Bio:Connie Mack, the owner/manager of the Philadelphia A’s in the early 20th century, acquired Lord from the Cleveland Naps for a player to be named later and Morrie Rath. The Athletics sent a 20-year old relative unknown named Shoeless Joe Jackson to the Naps to complete the trade. Lord did help the A’s get to and win the World Series in 1910 and 1911, compiling OPS+ of 136 and 120 respectively in those years.
Best day (by WPA): Not available.
The wonder of his name: You have a Jewish religious rite and a Judeo-Christian god all rolled into one. Throw in the “Robotham” middle name, and a never-explained nickname (“The Human Eyeball”) and you have an All-Star name.
Scrabble acceptability: “Bris” is the Jewish rite of circumcision performed on a male child on the eighth day of his life. “Lord” is (among many things) a man of high rank in a feudal society.
Fun anagrams: “Bris Lord” doesn’t anagram to anything particularly clever, but if we use his full name, we get “Thrill, stardom or boob?”

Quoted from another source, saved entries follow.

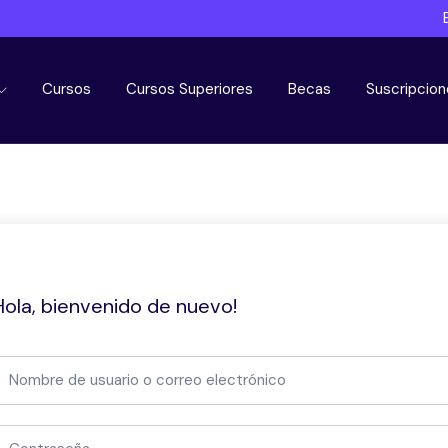
Cursos
Cursos Superiores
Becas
Suscripcion
Hola, bienvenido de nuevo!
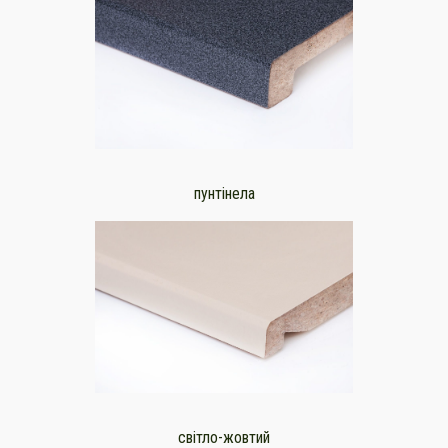
пунтінела
світло-жовтий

Ephemera: After his baseball career, Lord worked for a year as a Probation Officer in Media, PA. In 1920, Lord took over the coaching duties of the then-Pennsylvania Military College baseball team, succeeding the equally terrifically-monikered Si Pauxtis. Some reference books list Lord’s first name as “Briscoe”. In September of 1918, in the waning days of World War I, Lord registered for the Draft. In a section of the registration card titled “Description of Registrant” there was the following question . . . “has person lost arm, leg, hand, eye, or is he obviously physically disqualified?” “Small Finger Right hand” is written in as a response. Nothing about his eyes, despite his nickname.